- Location in Morrison County and the state of Minnesota
- Coordinates: 46°02′23″N 94°03′44″W﻿ / ﻿46.03972°N 94.06222°W
- Country: United States
- State: Minnesota
- County: Morrison

Area
- • Total: 0.38 sq mi (0.99 km^{2})
- • Land: 0.37 sq mi (0.95 km^{2})
- • Water: 0.012 sq mi (0.03 km^{2})
- Elevation: 1,237 ft (377 m)

Population (2020)
- • Total: 120
- • Density: 325.5/sq mi (125.69/km^{2})
- Time zone: UTC-6 (Central (CST))
- • Summer (DST): UTC-5 (CDT)
- ZIP code: 56344 (P.O. box) 56364 (Pierz)
- Area code: 320
- FIPS code: 27-35720
- GNIS feature ID: 2395637
- Website: cityoflastrup.com

= Lastrup, Minnesota =

City in Minnesota, United States

Lastrup (/ˈleɪstrəp/ LAY-schrəp) is a city in Morrison County, Minnesota, United States. The population was 120 at the 2020 census.

==History==
Lastrup was founded by immigrants from Schnelten, a small peasantry near Lastrup in Lower Saxony, Germany.

==Geography==
Lastrup is in eastern Morrison County. Minnesota State Highway 27 serves as the main route in the community, leading southwest 6 mi to Pierz and 20 mi to Little Falls, the county seat, and east 20 mi to Onamia.

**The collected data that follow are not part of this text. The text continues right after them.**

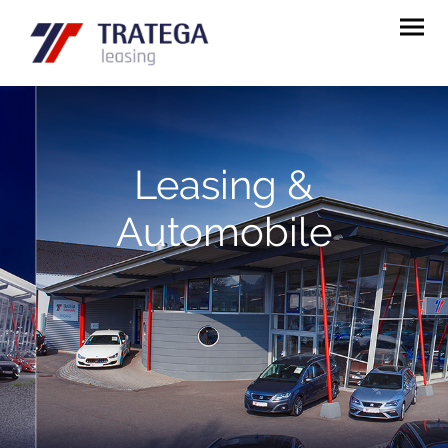
Leasing &
Automobile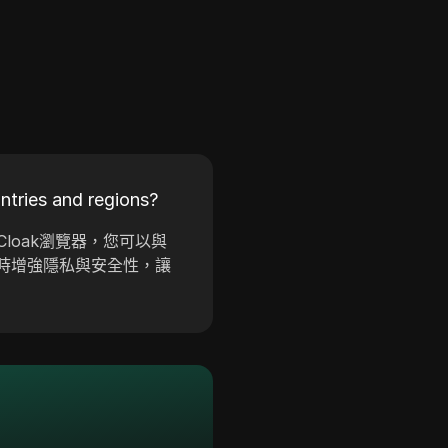
tries and regions?
loak瀏覽器，您可以與
時增強隱私與安全性，讓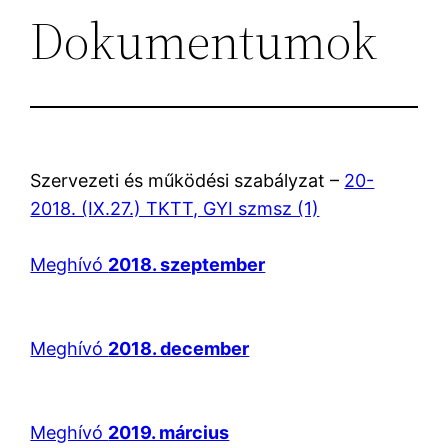
Dokumentumok
Szervezeti és működési szabályzat –
20-
2018. (IX.27.) TKTT, GYI szmsz (1)
Meghívó
2018. szeptember
Meghívó
2018. december
Meghívó
2019. március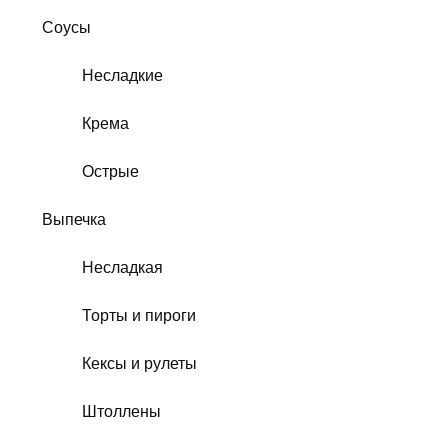
Соусы
Несладкие
Крема
Острые
Выпечка
Несладкая
Торты и пироги
Кексы и рулеты
Штоллены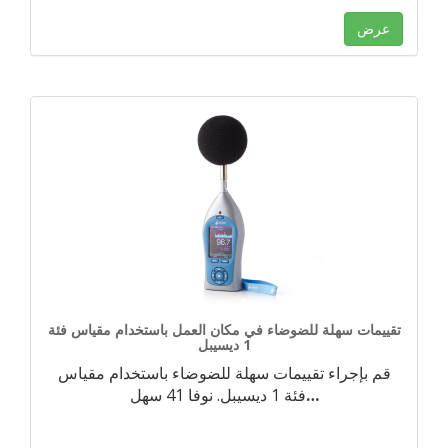
عرض
تقييمات سهلة للضوضاء في مكان العمل باستخدام مقياس فئة
1 ديسيبل
قم بإجراء تقييمات سهلة للضوضاء باستخدام مقياس
…
فئة 1 ديسيبل. نوفا 41 سهل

According to the U.S. Census Bureau, Lastrup has a total area of 0.38 sqmi, of which 0.01 sqmi, or 3.15%, are water. Lastrup Lake and Ortman Lake are small water bodies within the city limits, and Little Mink Creek crosses the southeast corner of the city, flowing southwest to the Platte River, a tributary of the Mississippi.

==Demographics==

Historical population
| Census | Pop. | Note | %± |
| 1920 | 121 |  | — |
| 1930 | 118 |  | −2.5% |
| 1940 | 128 |  | 8.5% |
| 1950 | 158 |  | 23.4% |
| 1960 | 138 |  | −12.7% |
| 1970 | 161 |  | 16.7% |
| 1980 | 150 |  | −6.8% |
| 1990 | 112 |  | −25.3% |
| 2000 | 99 |  | −11.6% |
| 2010 | 104 |  | 5.1% |
| 2020 | 120 |  | 15.4% |
U.S. Decennial Census

===2010 census===
As of the census of 2010, there were 104 people, 49 households, and 30 families living in the city. The population density was 236.4 PD/sqmi. There were 53 housing units at an average density of 120.5 /sqmi. The racial makeup of the city was 100.0% White.

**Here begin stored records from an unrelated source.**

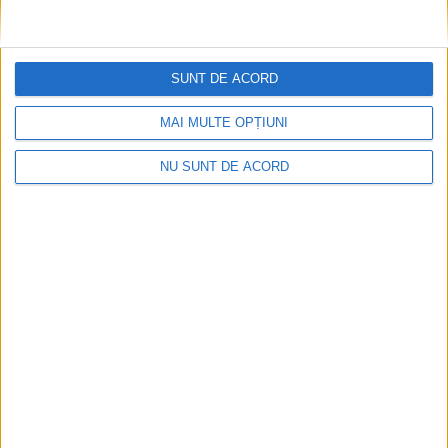
SUNT DE ACORD
MAI MULTE OPȚIUNI
NU SUNT DE ACORD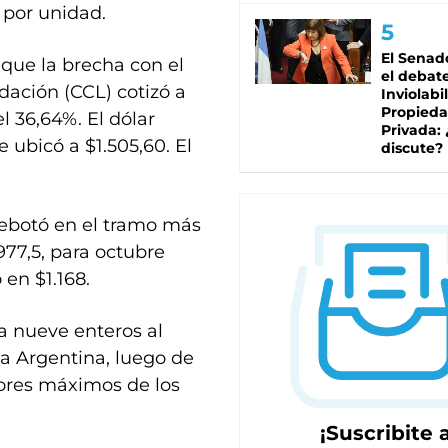
 por unidad.
El Senad
 que la brecha con el
el debat
dación (CCL) cotizó a
Inviolabi
Propied
el 36,64%. El dólar
Privada:
se ubicó a $1.505,60. El
discute?
 rebotó en el tramo más
977,5, para octubre
 en $1.168.
a nueve enteros al
la Argentina, luego de
lores máximos de los
¡Suscribite a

There were 49 households, of which 24.5% had children under the age of 18 living with them, 53.1% were married couples living together, 6.1% had a female householder with no husband present, 2.0% had a male householder with no wife present, and 38.8% were non-families. 32.7% of all households were made up of individuals, and 8.2% had someone living alone who was 65 years of age or older. The average household size was 2.12 and the average family size was 2.70.

The median age in the city was 41.5 years. 17.3% of residents were under the age of 18; 9.6% were between the ages of 18 and 24; 28.9% were from 25 to 44; 28.9% were from 45 to 64; and 15.4% were 65 years of age or older. The gender makeup of the city was 49.0% male and 51.0% female.

===2000 census===
As of the census of 2000, there were 99 people, 48 households, and 26 families living in the city. The population density was 223.2 PD/sqmi. There were 49 housing units at an average density of 110.5 /sqmi. The racial makeup of the city was 98.99% White, and 1.01% from two or more races. Hispanic or Latino of any race were 1.01% of the population.

There were 48 households, out of which 18.8% had children under the age of 18 living with them, 45.8% were married couples living together, 4.2% had a female householder with no husband present, and 45.8% were non-families. 43.8% of all households were made up of individuals, and 25.0% had someone living alone who was 65 years of age or older. The average household size was 2.06 and the average family size was 2.88.

In the city, the population was spread out, with 17.2% under the age of 18, 9.1% from 18 to 24, 24.2% from 25 to 44, 28.3% from 45 to 64, and 21.2% who were 65 years of age or older. The median age was 44 years. For every 100 females, there were 83.3 males. For every 100 females age 18 and over, there were 86.4 males.

The median income for a household in the city was $30,000, and the median income for a family was $51,250. Males had a median income of $27,917 versus $18,438 for females. The per capita income for the city was $14,622. There were 16.1% of families and 27.7% of the population living below the poverty line, including 50.0% of under eighteens and 42.9% of those over 64.